The Data Protection Directive (95/46/EC) provides that European companies may transfer personal data to countries outside the European Economic Area if such a country ensures an adequate level of personal data protection. Such an adequate level can be established in a number of ways, one of which is a declaration of the EU Commission approving a country’s personal data protection regime, certain mechanisms in countries or the legislation in certain sectors. Other options are consent of the data subject, implementing binding corporate rules or executing EU model clauses between the European entity that transfers the personal data and the company that receives such data.
In its decision of 26 July 2000 (“Safe Harbour Decision”), the EU Commission declared that US undertakings which adhere to the US Safe Harbour Principles, a self-certification mechanism, ensure an adequate level of data protection. This enables European companies to transfer personal data to such entities, without the need to take additional contractual measures to justify the data transfer as such. Many US companies have therefore ensured that they are Safe Harbour compliant. This Safe Harbour Decision has now been declared invalid by the European Court of Justice (“ECJ”), in its judgment of 6 October 2015.

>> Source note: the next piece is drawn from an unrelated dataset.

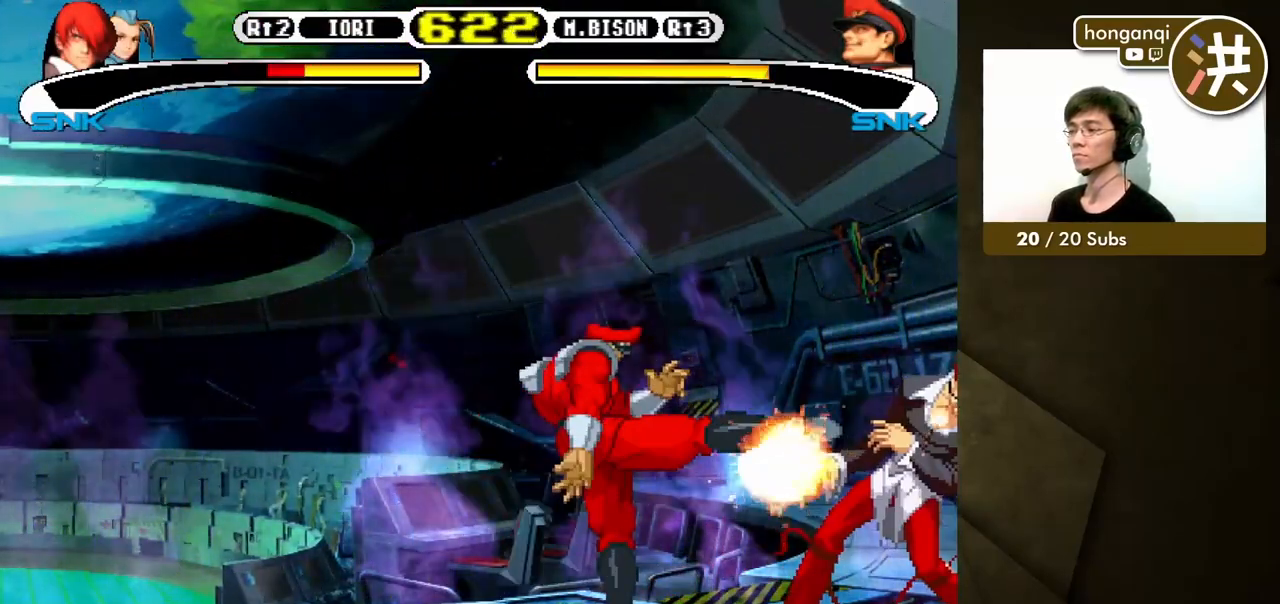
{"buttons": ["X", "DPAD_LEFT"], "events": [[300, "DPAD_LEFT", "down"], [383, "DPAD_DOWN", "down"], [417, "DPAD_LEFT", "up"], [467, "DPAD_LEFT", "down"], [483, "X", "down"], [500, "DPAD_DOWN", "up"]]}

The judgment was rendered in response to a question posed by the Irish High Court in which it wished to ascertain whether the Safe Harbour Decision has the effect of preventing a national supervisory authority from investigating a complaint alleging that the third country does not ensure an adequate level of protection and, where appropriate, from suspending the contested transfer of data. The Irish supervisory authority had been confronted with a complaint from an Austrian student relating to the transfer of his personal data by Facebook Ireland to the United States. The student believed that in the light of the 2013-Snowden revelations concerning the activities of the US National Security Agency (“NSA“), the Safe Harbour framework did not ensure an adequate level of protection of his personal data. The Irish supervisory authority had rejected this complaint by referring to the fact that the EU Commission had decided in 2000 that the Safe Harbour framework ensures an adequate level of data protection.
The ECJ first stated that the existence of an EU Commission decision, declaring that a third country ensures an adequate level of personal data protection, cannot reduce or eliminate the powers available to the national supervisory authorities under the Charter of Fundamental Rights of the European Union and the Data Protection Directive.
This entails that the national supervisory authorities, when dealing with a claim, must be able to examine, with complete independence, whether the transfer of a person’s data to a third country complies with the requirements laid down by the Data Protection Directive. Nevertheless, the ECJ pointed out that it alone has jurisdiction to declare an EU act, such as the Safe Harbour Decision, invalid.
In its validity assessment of the Safe Harbour Decision the ECJ first observed that the EU Commission did not find that the US ensured an adequate level of personal data protection by reasons of its national law or its international commitments. The EU Commission merely examined the Safe Harbour Principles, which is applicable solely to US undertakings which adhere to it. In addition, US national security, public interest and law enforcement requirements can deviate from and prevail over the Safe Harbour Principles.
With regard to the assessment whether the US essentially maintains a level of protection equivalent to the EU, the ECJ concludes that:
- US legislation violates the fundamental right to respect for private life by allowing storage of all personal data, without any differentiation, limitation or exception being made in the light of the objective pursued and without an objective criterion being laid down for determining the limits of the access of the public authorities to the data and of its subsequent use;
- US legislation violates the fundamental right to effective judicial protection by not providing legal remedies to individuals in order to access, rectify or delete personal data relating to him/her.
For all those reasons, the ECJ declares the Safe Harbour Decision invalid. As a consequence the Irish supervisory authority is required to examine the complaint against Facebook’s data transfers with all due diligence and to decide whether this particular transfer to US servers should be suspended on the ground that the US does not afford an adequate level of personal data protection.
This judgment also implies that undertakings need to take action if they are currently relying on the Safe Harbour Decision to justify personal data transfers outside the European Economic Area.
Alternative solutions to ensure an adequate level of personal data protection when transferring personal data outside the EEA can be achieved by:
- obtaining consent from the data subject for the transfer;
- implementing binding corporate rules;
- executing model clauses between the data exporter and data importer;
- depending on the national legislation: by obtaining a permit.
It remains to be seen whether this groundbreaking decision will also have an impact on the ongoing negotiations at European level for the new General Data Protection Regulation and the negotiations with the US in the light of the Transatlantic Trade and Investment Partnership.